SUPPLIED MATERIAL:
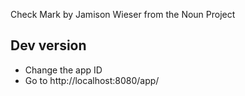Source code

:Check Mark by Jamison Wieser from the Noun Project

## Dev version
- Change the app ID
- Go to http://localhost:8080/app/
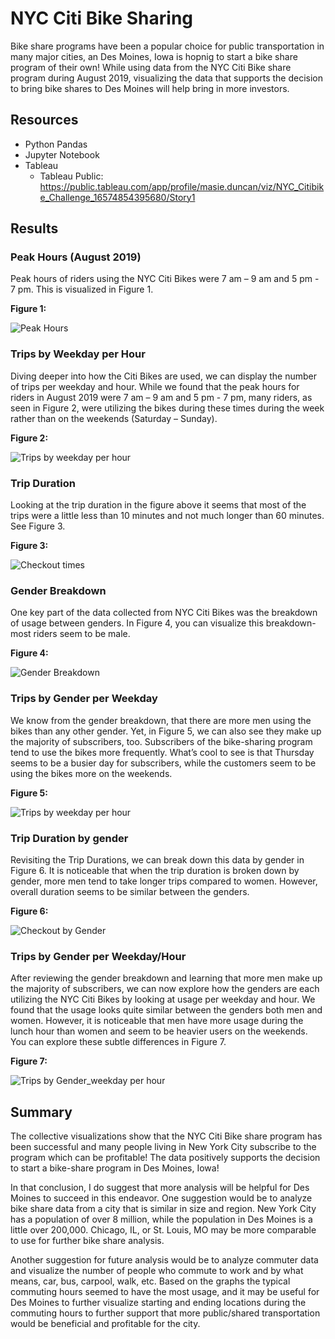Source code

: # NYC Citi Bike Sharing
Bike share programs have been a popular choice for public transportation in many major cities, an Des Moines, Iowa is hopnig to start a bike share program of their own! While using data from the NYC Citi Bike share program during August 2019, visualizing the data that supports the decision to bring bike shares to Des Moines will help bring in more investors. 

## Resources
- Python Pandas
- Jupyter Notebook
- Tableau
  - Tableau Public: https://public.tableau.com/app/profile/masie.duncan/viz/NYC_Citibike_Challenge_16574854395680/Story1

## Results

### Peak Hours (August 2019)
Peak hours of riders using the NYC Citi Bikes were 7 am – 9 am and 5 pm - 7 pm. This is visualized in Figure 1. 

**Figure 1:**

![Peak Hours](https://user-images.githubusercontent.com/102122063/178163274-4787300d-7441-430d-9ca6-60d06c1e67b6.PNG)

### Trips by Weekday per Hour
Diving deeper into how the Citi Bikes are used, we can display the number of trips per weekday and hour. While we found that the peak hours for riders in August 2019 were 7 am – 9 am and 5 pm - 7 pm, many riders, as seen in Figure 2, were utilizing the bikes during these times during the week rather than on the weekends (Saturday – Sunday). 

**Figure 2:**

![Trips by weekday per hour](https://user-images.githubusercontent.com/102122063/178163281-e3ca926a-730e-47e4-aad4-a447c000874e.PNG)

### Trip Duration
Looking at the trip duration in the figure above it seems that most of the trips were a little less than 10 minutes and not much longer than 60 minutes. See Figure 3. 

**Figure 3:**

![Checkout times](https://user-images.githubusercontent.com/102122063/178163299-34a6f768-0091-4f9d-bea4-a4887cabb9fe.PNG)


### Gender Breakdown
One key part of the data collected from NYC Citi Bikes was the breakdown of usage between genders. In Figure 4, you can visualize this breakdown- most riders seem to be male. 

**Figure 4:**

![Gender Breakdown](https://user-images.githubusercontent.com/102122063/178163303-58094052-1832-4437-a231-1b30458840bb.PNG)

### Trips by Gender per Weekday
We know from the gender breakdown, that there are more men using the bikes than any other gender. Yet, in Figure 5, we can also see they make up the majority of subscribers, too. Subscribers of the bike-sharing program tend to use the bikes more frequently. What’s cool to see is that Thursday seems to be a busier day for subscribers, while the customers seem to be using the bikes more on the weekends. 

**Figure 5:**

![Trips by weekday per hour](https://user-images.githubusercontent.com/102122063/178163331-a65805a8-c5c9-4605-8587-cb2846d379e0.PNG)


### Trip Duration by gender
Revisiting the Trip Durations, we can break down this data by gender in Figure 6. It is noticeable that when the trip duration is broken down by gender, more men tend to take longer trips compared to women. However, overall duration seems to be similar between the genders. 

**Figure 6:**

![Checkout by Gender](https://user-images.githubusercontent.com/102122063/178163339-830c4e35-5f96-4a8c-b6b7-c7a1e9224885.PNG)


### Trips by Gender per Weekday/Hour
After reviewing the gender breakdown and learning that more men make up the majority of subscribers, we can now explore how the genders are each utilizing the NYC Citi Bikes by looking at usage per weekday and hour. We found that the usage looks quite similar between the genders both men and women. However, it is noticeable that men have more usage during the lunch hour than women and seem to be heavier users on the weekends. You can explore these subtle differences in Figure 7.

**Figure 7:**

![Trips by Gender_weekday per hour](https://user-images.githubusercontent.com/102122063/178163356-9352506b-2aea-4a71-b354-662d1243d6e4.PNG)

## Summary
The collective visualizations show that the NYC Citi Bike share program has been successful and many people living in New York City subscribe to the program which can be profitable! The data positively supports the decision to start a bike-share program in Des Moines, Iowa! 

In that conclusion, I do suggest that more analysis will be helpful for Des Moines to succeed in this endeavor. One suggestion would be to analyze bike share data from a city that is similar in size and region. New York City has a population of over 8 million, while the population in Des Moines is a little over 200,000. Chicago, IL, or St. Louis, MO may be more comparable to use for further bike share analysis. 

Another suggestion for future analysis would be to analyze commuter data and visualize the number of people who commute to work and by what means, car, bus, carpool, walk, etc. Based on the graphs the typical commuting hours seemed to have the most usage, and it may be useful for Des Moines to further visualize starting and ending locations during the commuting hours to further support that more public/shared transportation would be beneficial and profitable for the city.

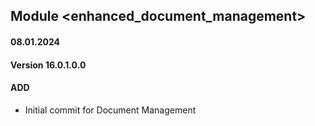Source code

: ## Module <enhanced_document_management>

#### 08.01.2024
#### Version 16.0.1.0.0
#### ADD

- Initial commit for Document Management
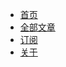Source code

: <!-- main nav bar -->
<ul class="nav navbar-inverse nav-tabs">
	<li class="active"><a href="/">首页</a></li>
	<li><a href="/pages.html">全部文章</a></li>
	<li><a href="/atom.xml">订阅</a></li>
	<li><a href="/about.html">关于</a></li>
</ul>
<!-- /main nav bar -->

WHAT TO WORK ON:
Copy out all of the material above, line for line, leaving out the pictures.

SOLVED EXERCISE:
Source code

:Check Mark by Jamison Wieser from the Noun Project

## Dev version
- Change the app ID
- Go to http://localhost:8080/app/
Source code

: # NYC Citi Bike Sharing
Bike share programs have been a popular choice for public transportation in many major cities, an Des Moines, Iowa is hopnig to start a bike share program of their own! While using data from the NYC Citi Bike share program during August 2019, visualizing the data that supports the decision to bring bike shares to Des Moines will help bring in more investors. 

## Resources
- Python Pandas
- Jupyter Notebook
- Tableau
  - Tableau Public: https://public.tableau.com/app/profile/masie.duncan/viz/NYC_Citibike_Challenge_16574854395680/Story1

## Results

### Peak Hours (August 2019)
Peak hours of riders using the NYC Citi Bikes were 7 am – 9 am and 5 pm - 7 pm. This is visualized in Figure 1. 

**Figure 1:**

![Peak Hours](https://user-images.githubusercontent.com/102122063/178163274-4787300d-7441-430d-9ca6-60d06c1e67b6.PNG)

### Trips by Weekday per Hour
Diving deeper into how the Citi Bikes are used, we can display the number of trips per weekday and hour. While we found that the peak hours for riders in August 2019 were 7 am – 9 am and 5 pm - 7 pm, many riders, as seen in Figure 2, were utilizing the bikes during these times during the week rather than on the weekends (Saturday – Sunday). 

**Figure 2:**

![Trips by weekday per hour](https://user-images.githubusercontent.com/102122063/178163281-e3ca926a-730e-47e4-aad4-a447c000874e.PNG)

### Trip Duration
Looking at the trip duration in the figure above it seems that most of the trips were a little less than 10 minutes and not much longer than 60 minutes. See Figure 3. 

**Figure 3:**

![Checkout times](https://user-images.githubusercontent.com/102122063/178163299-34a6f768-0091-4f9d-bea4-a4887cabb9fe.PNG)


### Gender Breakdown
One key part of the data collected from NYC Citi Bikes was the breakdown of usage between genders. In Figure 4, you can visualize this breakdown- most riders seem to be male. 

**Figure 4:**

![Gender Breakdown](https://user-images.githubusercontent.com/102122063/178163303-58094052-1832-4437-a231-1b30458840bb.PNG)

### Trips by Gender per Weekday
We know from the gender breakdown, that there are more men using the bikes than any other gender. Yet, in Figure 5, we can also see they make up the majority of subscribers, too. Subscribers of the bike-sharing program tend to use the bikes more frequently. What’s cool to see is that Thursday seems to be a busier day for subscribers, while the customers seem to be using the bikes more on the weekends. 

**Figure 5:**

![Trips by weekday per hour](https://user-images.githubusercontent.com/102122063/178163331-a65805a8-c5c9-4605-8587-cb2846d379e0.PNG)


### Trip Duration by gender
Revisiting the Trip Durations, we can break down this data by gender in Figure 6. It is noticeable that when the trip duration is broken down by gender, more men tend to take longer trips compared to women. However, overall duration seems to be similar between the genders. 

**Figure 6:**

![Checkout by Gender](https://user-images.githubusercontent.com/102122063/178163339-830c4e35-5f96-4a8c-b6b7-c7a1e9224885.PNG)


### Trips by Gender per Weekday/Hour
After reviewing the gender breakdown and learning that more men make up the majority of subscribers, we can now explore how the genders are each utilizing the NYC Citi Bikes by looking at usage per weekday and hour. We found that the usage looks quite similar between the genders both men and women. However, it is noticeable that men have more usage during the lunch hour than women and seem to be heavier users on the weekends. You can explore these subtle differences in Figure 7.

**Figure 7:**

![Trips by Gender_weekday per hour](https://user-images.githubusercontent.com/102122063/178163356-9352506b-2aea-4a71-b354-662d1243d6e4.PNG)

## Summary
The collective visualizations show that the NYC Citi Bike share program has been successful and many people living in New York City subscribe to the program which can be profitable! The data positively supports the decision to start a bike-share program in Des Moines, Iowa! 

In that conclusion, I do suggest that more analysis will be helpful for Des Moines to succeed in this endeavor. One suggestion would be to analyze bike share data from a city that is similar in size and region. New York City has a population of over 8 million, while the population in Des Moines is a little over 200,000. Chicago, IL, or St. Louis, MO may be more comparable to use for further bike share analysis. 

Another suggestion for future analysis would be to analyze commuter data and visualize the number of people who commute to work and by what means, car, bus, carpool, walk, etc. Based on the graphs the typical commuting hours seemed to have the most usage, and it may be useful for Des Moines to further visualize starting and ending locations during the commuting hours to further support that more public/shared transportation would be beneficial and profitable for the city.

Source code

: ## Module <enhanced_document_management>

#### 08.01.2024
#### Version 16.0.1.0.0
#### ADD

- Initial commit for Document Management
Source code

: <!-- main nav bar -->
<ul class="nav navbar-inverse nav-tabs">
	<li class="active"><a href="/">首页</a></li>
	<li><a href="/pages.html">全部文章</a></li>
	<li><a href="/atom.xml">订阅</a></li>
	<li><a href="/about.html">关于</a></li>
</ul>
<!-- /main nav bar -->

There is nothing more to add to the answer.